**** TEXT UNDER STUDY ****
There exist further considerations why Patrick should have taken care to maintain a convincing semblance of marital relations with Elizabeth, until the time he and my mother first set up home together in (or conceivably before) September 1943. There are indications that they lived apart in Chelsea for much of the time before that.[fn3] This could have arisen from the contemporary propensity of landladies to disapprove of unmarried couples cohabiting in their premises.
During their first two or three years together it seems Patrick continued at times apprehensive that my mother might drop him as suddenly as she had taken him up. Her family and friends strongly disapproved of their liaison, her background could scarcely have been more different, and those closest to her wondered what she could see in the penniless aspirational writer.[fn4] Were she to desert him, where could he turn if not to his wife and children? This hypothesis is not entirely speculative. In his intensely autobiographical novel Richard Temple, the hero’s upper-class inamorata Philippa Brett (who is unmistakably based on my mother) unexpectedly deserts him at the conclusion for ‘a tall, thin soldier … this was the hour of the fighting man and now he seemed splendid – Sam Browne, decorations, gleaming buttons here and there’. London in the early Forties was filled with dashing young officers from British and Allied forces, who were only too anxious to make the most of their leave in town.
It is not necessary to assume that Patrick was being entirely hypocritical, were he to have been influenced by such a consideration. As I have suggested, it is likely that he continued to nurture a residue of guilty affection for his pretty and loyal young wife.[fn5] Such things have happened, and in these precarious circumstances it is not inconceivable that he was concerned to keep his options open.[fn6] However, once he and my mother had set up house together, such apprehension naturally dissipated.
As has been seen, the apparent discrepancy between Elizabeth’s assertion that she and her husband lived together until 1942 and his actual absence in London is further accounted for by her having throughout their marriage become accustomed to lengthy absences on Patrick’s part. This, she explained to the court in 1944, arose from his being obliged to earn a living by acting as a courier abroad. When Richard was too little to remember much, Patrick had lived initially for over a year in the family home at Gadds Cottage. That he was in fact leading a double life remained completely unknown to his betrayed wife.[fn7] This in turn suggests that he maintained sufficiently regular contact with his family during 1941 and 1942 to allay suspicion. Indeed, it seems reasonable to suppose that his weekly £3 postal order was generally accompanied by a letter. (One of the surviving letters he wrote to Elizabeth before they left London makes it clear that they had corresponded every week during his protracted absence at his parents’ home in Sussex.)[fn8] Had he vanished altogether from 1940 onwards, it is plainly inconceivable that Elizabeth could have considered him as ‘living with’ her for another two or three years. Indeed, another versifying letter from Patrick describes in jocular vein one such visit. The date of his arrival is given as 14 June, and allusions suggest that the year in question was 1941 or 1942.
**** THE DATA ****
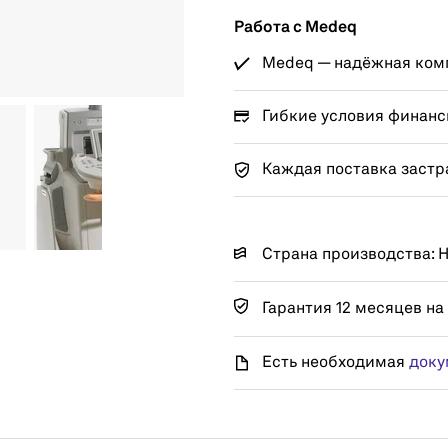
Работа с Medeq
Medeq — надёжная комп
Гибкие условия финанс
Каждая поставка застр
Страна производства:
Гарантия 12 месяцев на
Есть необходимая
доку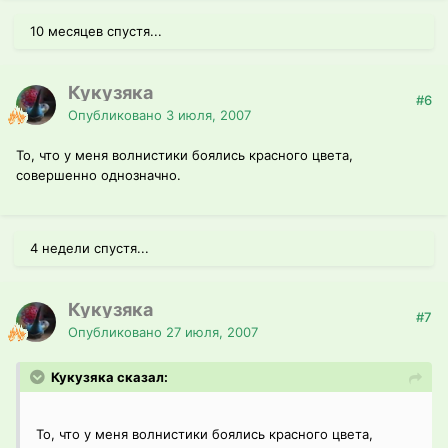
10 месяцев спустя...
Кукузяка
#6
Опубликовано
3 июля, 2007
То, что у меня волнистики боялись красного цвета,
совершенно однозначно.
4 недели спустя...
Кукузяка
#7
Опубликовано
27 июля, 2007
Кукузяка сказал:
То, что у меня волнистики боялись красного цвета,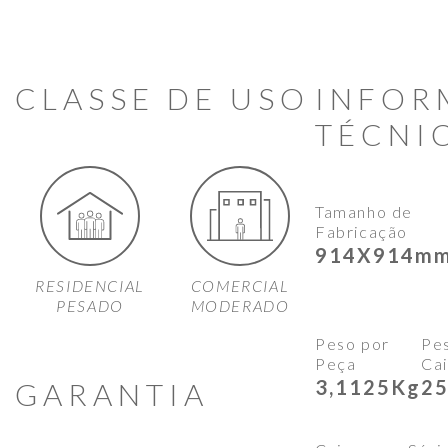
CLASSE DE USO
INFOR
TÉCNI
Tamanho de
Fabricação
914X914m
RESIDENCIAL
COMERCIAL
PESADO
MODERADO
Peso por
Pe
Peça
Cai
3,1125Kg
2
GARANTIA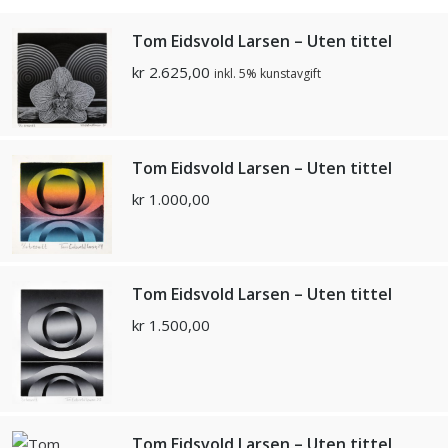
Tom Eidsvold Larsen – Uten tittel
kr
2.625,00
inkl. 5% kunstavgift
Tom Eidsvold Larsen – Uten tittel
kr
1.000,00
Tom Eidsvold Larsen – Uten tittel
kr
1.500,00
Tom Eidsvold Larsen – Uten tittel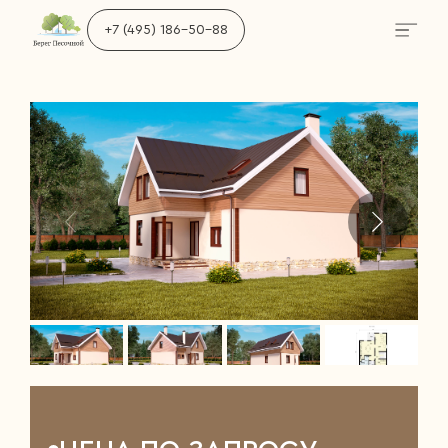
+7 (495) 186-50-88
****
WHAT YOU WILL DO:
In the passage on Patrick and Elizabeth, what reason did Elizabeth give the court in 1944 for Patrick's long absences? The entries come from a source unrelated to the passage on Patrick and Elizabeth.

FINISHED EXERCISE:
He had to earn a living by working as a courier abroad.